Recentemente, o governo brasileiro anunciou a Medida Provisória 1.343/2026 e as Resoluções 6.078/2026 e 6.077/2026 da Agência Nacional de Transporte Terrestre (ANTT), que estabelecem normas para garantir o pagamento do piso mínimo do frete aos caminhoneiros. Essas ações foram implementadas em resposta a uma demanda da categoria, que luta por melhores condições desde a paralisação de dez dias ocorrida em 2018.
Após reuniões realizadas em Santos (SP) em março, os caminhoneiros decidiram não seguir com a paralisação nacional inicialmente prevista. As novas diretrizes governamentais foram vistas como um passo positivo para a categoria, que agora espera que as promessas sejam cumpridas. As resoluções criam mecanismos que penalizam empresas que não respeitarem o piso mínimo estabelecido para o transporte rodoviário de carga.
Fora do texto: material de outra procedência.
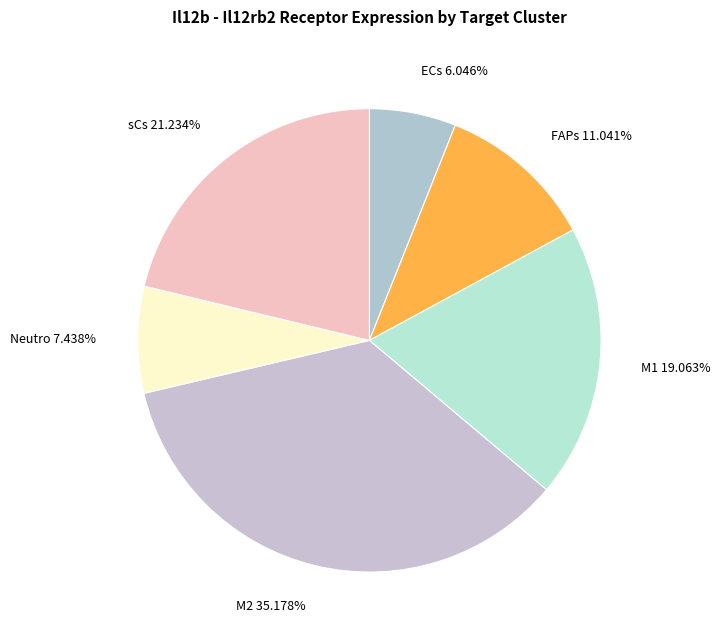

To the nearest percent, what is the combined percentage of sCs and Neutro?

29%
A Resolução 6.077, em particular, determina punições progressivas para as empresas que desrespeitarem a legislação referente ao piso mínimo. Além disso, a Resolução 6.078 impede a emissão do Código Identificador da Operação de Transporte (Ciot) quando o valor do frete contratado estiver abaixo do estipulado, tornando o transporte ilegal e impossibilitando sua circulação.
Essas resoluções complementam a Medida Provisória 1.343, que possui um prazo de validade inicial de 60 dias, podendo ser prorrogada. Se não aprovada pelo Congresso Nacional até a metade de julho, a MP perderá sua eficácia.
Definição do Piso Mínimo
Os valores do piso mínimo a ser pago variam conforme o tamanho do caminhão, a natureza da carga e outros fatores relevantes, como temperatura e tipo de acondicionamento. O governo se comprometeu a revisar esses valores quando houver uma variação de 5% ou mais no preço do diesel, conforme a legislação vigente.
Luciano Santos, presidente do Sindicato dos Transportadores Autônomos da Baixada Santista e Vale do Ribeira, enfatizou que a colaboração entre a categoria e o governo é essencial para evitar greves. “O caminhoneiro quer trabalhar, mas precisa de regra sendo cumprida. O piso mínimo é vida, é o que garante dignidade e qualidade de vida na estrada,” afirmou Santos.
Importância do Diálogo
Durante uma reunião em Brasília, Santos discutiu as novas medidas com Guilherme Theo Sampaio, diretor-geral da ANTT, e Guilherme Boulos, ministro chefe da Secretaria-Geral da Presidência. Sampaio comentou que as novas regulamentações aumentaram significativamente a capacidade de fiscalização das operações de transporte, permitindo não apenas o apoio aos caminhoneiros, mas também a identificação de outras irregularidades, como evasão fiscal.
“Se há sonegação e lavagem de dinheiro, nós seguimos o fluxo do dinheiro para descobrir também o descumprimento da tabela,” destacou Sampaio. Boulos, por sua vez, ressaltou a importância da categoria, afirmando que “sem os caminhoneiros não chega combustível no posto de nenhuma cidade, sem os caminhoneiros não chega arroz na prateleira de nenhum mercado.” O governo, segundo ele, se comprometeu a manter um canal de diálogo aberto com os caminhoneiros e a mobilizar a bancada de parlamentares para garantir o avanço da medida provisória.